Avery’s civil case would eventually settle for $400,000, with the lawsuit dismissed “without admission to fault or liability” by Manitowoc county government, but Glynn never got over the feeling of guilt he felt the day Avery was arrested for the photographer’s murder.

“I wanted to pull the covers over my head,” Glynn says. “The impact emotionally was almost palpable. He was a guy I thought I knew. I was glad my wife was with me [that day] because I could not have driven back from court after everything began pointing to Steven.”

More unsettling for Glynn is the thought that this case might give the people of Wisconsin or its legislators a reason to turn against criminal justice reforms. In 2005, the Wisconsin Legislature passed reforms that required videotaped confessions in all juvenile and adult felony cases. It strengthened procedures for retention and testing of biological material, created new rules for eyewitness identification and limited the admissibility of unrecorded statements.

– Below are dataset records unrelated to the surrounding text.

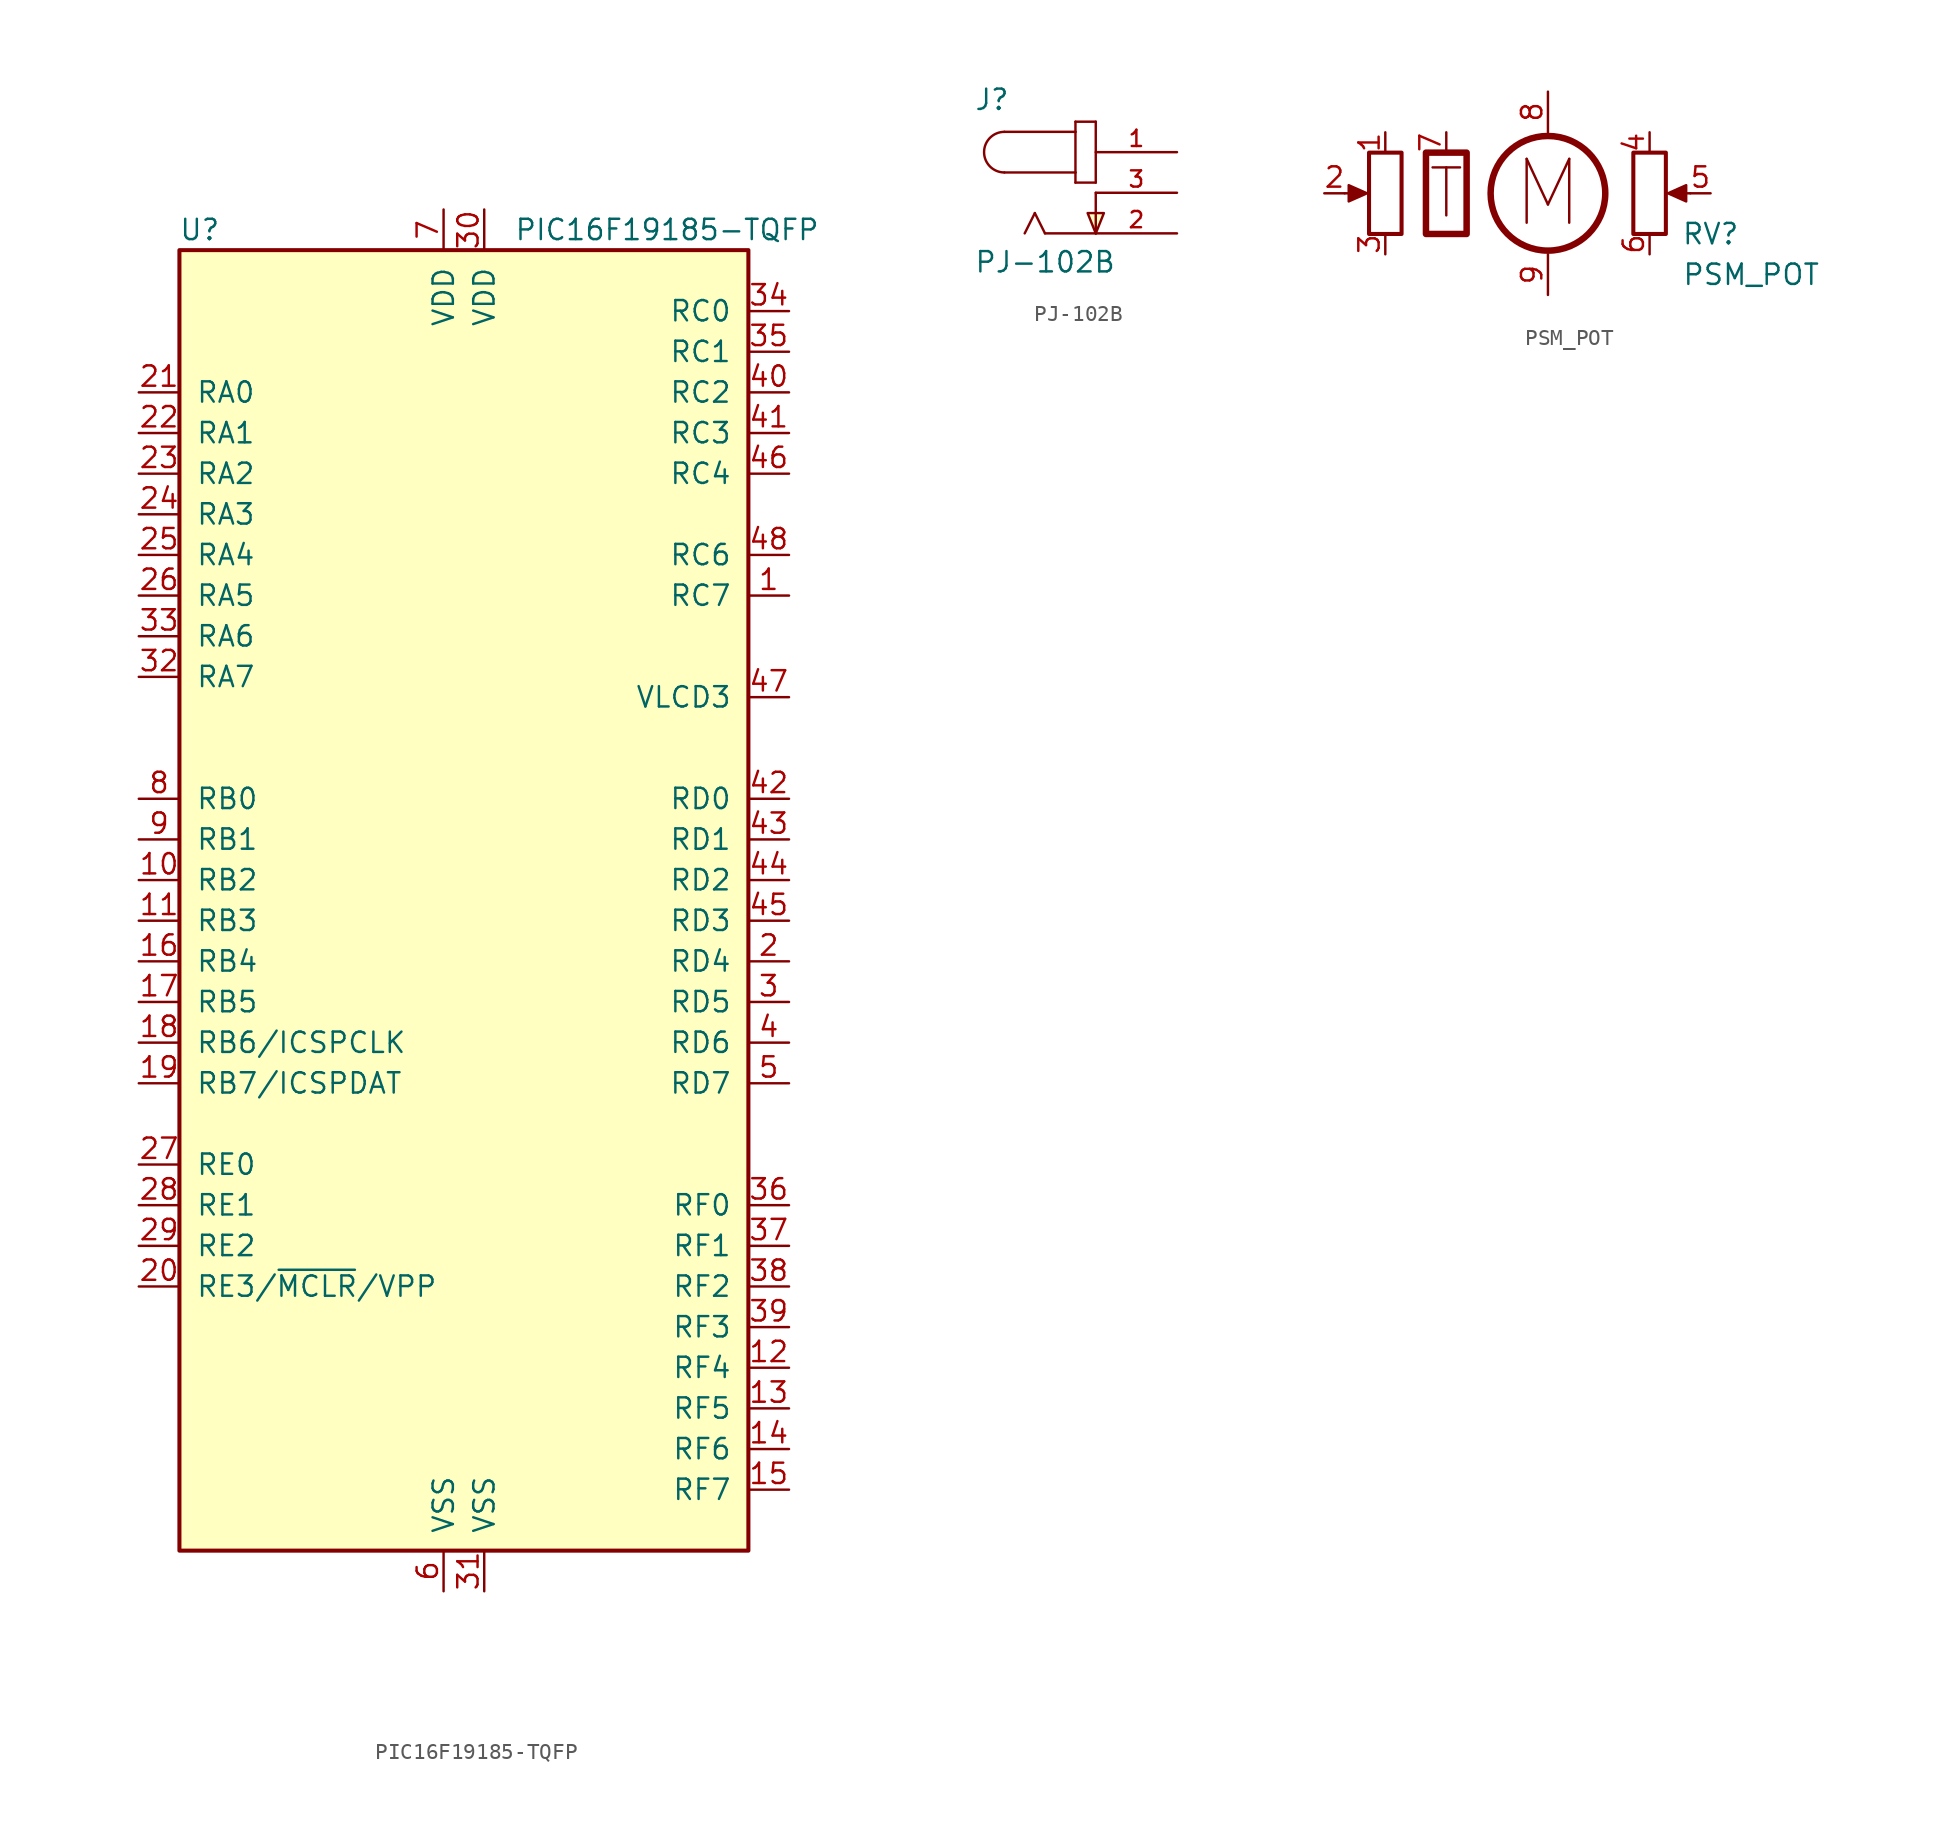
<source format=kicad_sym>
(kicad_symbol_lib
  (version 20220914)
  (generator kicad_symbol_editor)
  (symbol "PIC16F19185-TQFP"
    (pin_names
      (offset 1.016))
    (property "Reference" "U"
      (at -16.51 38.1 0)
      (effects (font (size 1.27 1.27))))
    (property "Value" "PIC16F19185-TQFP"
      (at 12.7 38.1 0)
      (effects (font (size 1.27 1.27))))
    (symbol "PIC16F19185-TQFP_0_1"
      (rectangle (start -17.78 36.83) (end 17.78 -44.45) (stroke (width 0.254) (type default)) (fill (type background))))
    (symbol "PIC16F19185-TQFP_1_1"
      (pin bidirectional line (at 20.32 15.24 180) (length 2.54) (name "RC7" (effects (font (size 1.27 1.27)))) (number "1" (effects (font (size 1.27 1.27)))))
      (pin bidirectional line (at -20.32 -2.54 0) (length 2.54) (name "RB2" (effects (font (size 1.27 1.27)))) (number "10" (effects (font (size 1.27 1.27)))))
      (pin bidirectional line (at -20.32 -5.08 0) (length 2.54) (name "RB3" (effects (font (size 1.27 1.27)))) (number "11" (effects (font (size 1.27 1.27)))))
      (pin bidirectional line (at 20.32 -33.02 180) (length 2.54) (name "RF4" (effects (font (size 1.27 1.27)))) (number "12" (effects (font (size 1.27 1.27)))))
      (pin bidirectional line (at 20.32 -35.56 180) (length 2.54) (name "RF5" (effects (font (size 1.27 1.27)))) (number "13" (effects (font (size 1.27 1.27)))))
      (pin bidirectional line (at 20.32 -38.1 180) (length 2.54) (name "RF6" (effects (font (size 1.27 1.27)))) (number "14" (effects (font (size 1.27 1.27)))))
      (pin bidirectional line (at 20.32 -40.64 180) (length 2.54) (name "RF7" (effects (font (size 1.27 1.27)))) (number "15" (effects (font (size 1.27 1.27)))))
      (pin bidirectional line (at -20.32 -7.62 0) (length 2.54) (name "RB4" (effects (font (size 1.27 1.27)))) (number "16" (effects (font (size 1.27 1.27)))))
      (pin bidirectional line (at -20.32 -10.16 0) (length 2.54) (name "RB5" (effects (font (size 1.27 1.27)))) (number "17" (effects (font (size 1.27 1.27)))))
      (pin bidirectional line (at -20.32 -12.7 0) (length 2.54) (name "RB6/ICSPCLK" (effects (font (size 1.27 1.27)))) (number "18" (effects (font (size 1.27 1.27)))))
      (pin bidirectional line (at -20.32 -15.24 0) (length 2.54) (name "RB7/ICSPDAT" (effects (font (size 1.27 1.27)))) (number "19" (effects (font (size 1.27 1.27)))))
      (pin bidirectional line (at 20.32 -7.62 180) (length 2.54) (name "RD4" (effects (font (size 1.27 1.27)))) (number "2" (effects (font (size 1.27 1.27)))))
      (pin bidirectional line (at -20.32 -27.94 0) (length 2.54) (name "RE3/~{MCLR}/VPP" (effects (font (size 1.27 1.27)))) (number "20" (effects (font (size 1.27 1.27)))))
      (pin bidirectional line (at -20.32 27.94 0) (length 2.54) (name "RA0" (effects (font (size 1.27 1.27)))) (number "21" (effects (font (size 1.27 1.27)))))
      (pin bidirectional line (at -20.32 25.4 0) (length 2.54) (name "RA1" (effects (font (size 1.27 1.27)))) (number "22" (effects (font (size 1.27 1.27)))))
      (pin bidirectional line (at -20.32 22.86 0) (length 2.54) (name "RA2" (effects (font (size 1.27 1.27)))) (number "23" (effects (font (size 1.27 1.27)))))
      (pin bidirectional line (at -20.32 20.32 0) (length 2.54) (name "RA3" (effects (font (size 1.27 1.27)))) (number "24" (effects (font (size 1.27 1.27)))))
      (pin bidirectional line (at -20.32 17.78 0) (length 2.54) (name "RA4" (effects (font (size 1.27 1.27)))) (number "25" (effects (font (size 1.27 1.27)))))
      (pin bidirectional line (at -20.32 15.24 0) (length 2.54) (name "RA5" (effects (font (size 1.27 1.27)))) (number "26" (effects (font (size 1.27 1.27)))))
      (pin bidirectional line (at -20.32 -20.32 0) (length 2.54) (name "RE0" (effects (font (size 1.27 1.27)))) (number "27" (effects (font (size 1.27 1.27)))))
      (pin bidirectional line (at -20.32 -22.86 0) (length 2.54) (name "RE1" (effects (font (size 1.27 1.27)))) (number "28" (effects (font (size 1.27 1.27)))))
      (pin bidirectional line (at -20.32 -25.4 0) (length 2.54) (name "RE2" (effects (font (size 1.27 1.27)))) (number "29" (effects (font (size 1.27 1.27)))))
      (pin bidirectional line (at 20.32 -10.16 180) (length 2.54) (name "RD5" (effects (font (size 1.27 1.27)))) (number "3" (effects (font (size 1.27 1.27)))))
      (pin power_in line (at 1.27 39.37 270) (length 2.54) (name "VDD" (effects (font (size 1.27 1.27)))) (number "30" (effects (font (size 1.27 1.27)))))
      (pin power_in line (at 1.27 -46.99 90) (length 2.54) (name "VSS" (effects (font (size 1.27 1.27)))) (number "31" (effects (font (size 1.27 1.27)))))
      (pin bidirectional line (at -20.32 10.16 0) (length 2.54) (name "RA7" (effects (font (size 1.27 1.27)))) (number "32" (effects (font (size 1.27 1.27)))))
      (pin bidirectional line (at -20.32 12.7 0) (length 2.54) (name "RA6" (effects (font (size 1.27 1.27)))) (number "33" (effects (font (size 1.27 1.27)))))
      (pin bidirectional line (at 20.32 33.02 180) (length 2.54) (name "RC0" (effects (font (size 1.27 1.27)))) (number "34" (effects (font (size 1.27 1.27)))))
      (pin bidirectional line (at 20.32 30.48 180) (length 2.54) (name "RC1" (effects (font (size 1.27 1.27)))) (number "35" (effects (font (size 1.27 1.27)))))
      (pin bidirectional line (at 20.32 -22.86 180) (length 2.54) (name "RF0" (effects (font (size 1.27 1.27)))) (number "36" (effects (font (size 1.27 1.27)))))
      (pin bidirectional line (at 20.32 -25.4 180) (length 2.54) (name "RF1" (effects (font (size 1.27 1.27)))) (number "37" (effects (font (size 1.27 1.27)))))
      (pin bidirectional line (at 20.32 -27.94 180) (length 2.54) (name "RF2" (effects (font (size 1.27 1.27)))) (number "38" (effects (font (size 1.27 1.27)))))
      (pin bidirectional line (at 20.32 -30.48 180) (length 2.54) (name "RF3" (effects (font (size 1.27 1.27)))) (number "39" (effects (font (size 1.27 1.27)))))
      (pin bidirectional line (at 20.32 -12.7 180) (length 2.54) (name "RD6" (effects (font (size 1.27 1.27)))) (number "4" (effects (font (size 1.27 1.27)))))
      (pin bidirectional line (at 20.32 27.94 180) (length 2.54) (name "RC2" (effects (font (size 1.27 1.27)))) (number "40" (effects (font (size 1.27 1.27)))))
      (pin bidirectional line (at 20.32 25.4 180) (length 2.54) (name "RC3" (effects (font (size 1.27 1.27)))) (number "41" (effects (font (size 1.27 1.27)))))
      (pin bidirectional line (at 20.32 2.54 180) (length 2.54) (name "RD0" (effects (font (size 1.27 1.27)))) (number "42" (effects (font (size 1.27 1.27)))))
      (pin bidirectional line (at 20.32 0 180) (length 2.54) (name "RD1" (effects (font (size 1.27 1.27)))) (number "43" (effects (font (size 1.27 1.27)))))
      (pin bidirectional line (at 20.32 -2.54 180) (length 2.54) (name "RD2" (effects (font (size 1.27 1.27)))) (number "44" (effects (font (size 1.27 1.27)))))
      (pin bidirectional line (at 20.32 -5.08 180) (length 2.54) (name "RD3" (effects (font (size 1.27 1.27)))) (number "45" (effects (font (size 1.27 1.27)))))
      (pin bidirectional line (at 20.32 22.86 180) (length 2.54) (name "RC4" (effects (font (size 1.27 1.27)))) (number "46" (effects (font (size 1.27 1.27)))))
      (pin bidirectional line (at 20.32 8.89 180) (length 2.54) (name "VLCD3" (effects (font (size 1.27 1.27)))) (number "47" (effects (font (size 1.27 1.27)))))
      (pin bidirectional line (at 20.32 17.78 180) (length 2.54) (name "RC6" (effects (font (size 1.27 1.27)))) (number "48" (effects (font (size 1.27 1.27)))))
      (pin bidirectional line (at 20.32 -15.24 180) (length 2.54) (name "RD7" (effects (font (size 1.27 1.27)))) (number "5" (effects (font (size 1.27 1.27)))))
      (pin power_in line (at -1.27 -46.99 90) (length 2.54) (name "VSS" (effects (font (size 1.27 1.27)))) (number "6" (effects (font (size 1.27 1.27)))))
      (pin power_in line (at -1.27 39.37 270) (length 2.54) (name "VDD" (effects (font (size 1.27 1.27)))) (number "7" (effects (font (size 1.27 1.27)))))
      (pin bidirectional line (at -20.32 2.54 0) (length 2.54) (name "RB0" (effects (font (size 1.27 1.27)))) (number "8" (effects (font (size 1.27 1.27)))))
      (pin bidirectional line (at -20.32 0 0) (length 2.54) (name "RB1" (effects (font (size 1.27 1.27)))) (number "9" (effects (font (size 1.27 1.27)))))))
  (symbol "PJ-102B"
    (pin_names
      (offset 1.016) hide)
    (property "Reference" "J"
      (at -7.62 5.08 0)
      (effects (font (size 1.27 1.27)) (justify left bottom)))
    (property "Value" "PJ-102B"
      (at -7.62 -5.08 0)
      (effects (font (size 1.27 1.27)) (justify left bottom)))
    (property "ki_locked" ""
      (at 0 0 0)
      (effects (font (size 1.27 1.27))))
    (symbol "PJ-102B_0_0"
      (arc (start -5.715 3.81) (mid -6.9795 2.54) (end -5.715 1.27) (stroke (width 0.1524) (type default)) (fill (type none)))
      (polyline (pts (xy -5.715 3.81) (xy -1.27 3.81)) (stroke (width 0.152) (type default)) (fill (type none)))
      (polyline (pts (xy -3.81 -1.27) (xy -4.445 -2.54)) (stroke (width 0.152) (type default)) (fill (type none)))
      (polyline (pts (xy -3.175 -2.54) (xy -3.81 -1.27)) (stroke (width 0.152) (type default)) (fill (type none)))
      (polyline (pts (xy -1.27 0.635) (xy 0 0.635)) (stroke (width 0.152) (type default)) (fill (type none)))
      (polyline (pts (xy -1.27 1.27) (xy -5.715 1.27)) (stroke (width 0.152) (type default)) (fill (type none)))
      (polyline (pts (xy -1.27 1.27) (xy -1.27 0.635)) (stroke (width 0.152) (type default)) (fill (type none)))
      (polyline (pts (xy -1.27 3.81) (xy -1.27 1.27)) (stroke (width 0.152) (type default)) (fill (type none)))
      (polyline (pts (xy -1.27 4.445) (xy -1.27 3.81)) (stroke (width 0.152) (type default)) (fill (type none)))
      (polyline (pts (xy 0 -2.54) (xy -3.175 -2.54)) (stroke (width 0.152) (type default)) (fill (type none)))
      (polyline (pts (xy 0 0) (xy 0 -2.54)) (stroke (width 0.152) (type default)) (fill (type none)))
      (polyline (pts (xy 0 0.635) (xy 0 4.445)) (stroke (width 0.152) (type default)) (fill (type none)))
      (polyline (pts (xy 0 4.445) (xy -1.27 4.445)) (stroke (width 0.152) (type default)) (fill (type none)))
      (polyline (pts (xy 0 -2.54) (xy -0.508 -1.27) (xy 0.508 -1.27) (xy 0 -2.54)) (stroke (width 0.152) (type default)) (fill (type background)))
      (pin passive line (at 5.08 2.54 180) (length 5.08) (name "~" (effects (font (size 1.016 1.016)))) (number "1" (effects (font (size 1.016 1.016)))))
      (pin passive line (at 5.08 -2.54 180) (length 5.08) (name "~" (effects (font (size 1.016 1.016)))) (number "2" (effects (font (size 1.016 1.016)))))
      (pin passive line (at 5.08 0 180) (length 5.08) (name "~" (effects (font (size 1.016 1.016)))) (number "3" (effects (font (size 1.016 1.016)))))))
  (symbol "PSM_POT"
    (pin_names
      (offset 1.016) hide)
    (property "Reference" "RV"
      (at 10.16 -2.54 0)
      (effects (font (size 1.27 1.27))))
    (property "Value" "PSM_POT"
      (at 12.7 -5.08 0)
      (effects (font (size 1.27 1.27))))
    (symbol "PSM_POT_0_0"
      (text "M" (at 0 0 0) (effects (font (size 3.988 3.988))))
      (text "T" (at -6.35 0 0) (effects (font (size 2.997 2.997)))))
    (symbol "PSM_POT_0_1"
      (rectangle (start -9.144 2.54) (end -11.176 -2.54) (stroke (width 0.254) (type default)) (fill (type none)))
      (rectangle (start -7.62 -2.54) (end -5.08 2.54) (stroke (width 0.406) (type default)) (fill (type none)))
      (polyline (pts (xy -12.7 0) (xy -11.684 0)) (stroke (width 0) (type default)) (fill (type none)))
      (polyline (pts (xy -11.303 0) (xy -12.446 -0.508) (xy -12.446 0.508) (xy -11.303 0)) (stroke (width 0) (type default)) (fill (type outline)))
      (circle (center 0 0) (radius 3.581) (stroke (width 0.406) (type default)) (fill (type none))))
    (symbol "PSM_POT_1_1"
      (polyline (pts (xy 8.89 0) (xy 7.874 0)) (stroke (width 0) (type default)) (fill (type none)))
      (polyline (pts (xy 7.493 0) (xy 8.636 -0.508) (xy 8.636 0.508) (xy 7.493 0)) (stroke (width 0) (type default)) (fill (type outline)))
      (rectangle (start 5.334 2.54) (end 7.366 -2.54) (stroke (width 0.254) (type default)) (fill (type none)))
      (pin passive line (at -10.16 3.81 270) (length 1.27) (name "1" (effects (font (size 1.27 1.27)))) (number "1" (effects (font (size 1.27 1.27)))))
      (pin passive line (at -13.97 0 0) (length 1.27) (name "2" (effects (font (size 1.27 1.27)))) (number "2" (effects (font (size 1.27 1.27)))))
      (pin passive line (at -10.16 -3.81 90) (length 1.27) (name "3" (effects (font (size 1.27 1.27)))) (number "3" (effects (font (size 1.27 1.27)))))
      (pin passive line (at 6.35 3.81 270) (length 1.27) (name "1'" (effects (font (size 1.27 1.27)))) (number "4" (effects (font (size 1.27 1.27)))))
      (pin passive line (at 10.16 0 180) (length 1.27) (name "3'" (effects (font (size 1.27 1.27)))) (number "5" (effects (font (size 1.27 1.27)))))
      (pin passive line (at 6.35 -3.81 90) (length 1.27) (name "2'" (effects (font (size 1.27 1.27)))) (number "6" (effects (font (size 1.27 1.27)))))
      (pin passive line (at -6.35 3.81 270) (length 1.27) (name "T" (effects (font (size 1.27 1.27)))) (number "7" (effects (font (size 1.27 1.27)))))
      (pin bidirectional line (at 0 6.35 270) (length 2.54) (name "M+" (effects (font (size 1.27 1.27)))) (number "8" (effects (font (size 1.27 1.27)))))
      (pin bidirectional line (at 0 -6.35 90) (length 2.54) (name "M-" (effects (font (size 1.27 1.27)))) (number "9" (effects (font (size 1.27 1.27))))))))
</source>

These reforms, originally known as “The Avery Law,” are now simply known as Sections 938.195 (2)(a) and 968.073(2) of the Wisconsin Statutes.

“Steve worked to exonerate Mr. Avery,” says Claude Covelli, a partner with Boardman, Suhr, Curry & Field in Madison, who represented some of the defendants in the Avery civil case. “I think that’s not only the right thing, but the only thing he could have done for Mr. Avery, who was innocent of that crime. It was Steve’s duty to get a civil judgment for his client if he could, and he did. He’s a strong advocate but he’s a pleasure to work with. That’s not as common as one would hope.”

“If I was in trouble, I’d go to Steve,” says Assistant U.S. Attorney Dan Graber, who serves the Western District of Wisconsin in Madison. “Criminal defense attorneys have a special role. You have clients who don’t trust you and a public perception that you’re trying to get bad guys off. He’s actually hard to counter from the government side because he’s so believable. He’s thought about everything.”

We’ve talked war stories for hours, barely noticing the passage of time, and Glynn’s office has closed for the day. When the phone rings, he is the only one left in the office to answer it. A case is about to settle, or not, and a minor round of to-and-fro ensues. He is determined to get the best deal for his client, but if not today, then another day. “Peace,” he says, and hangs up the phone.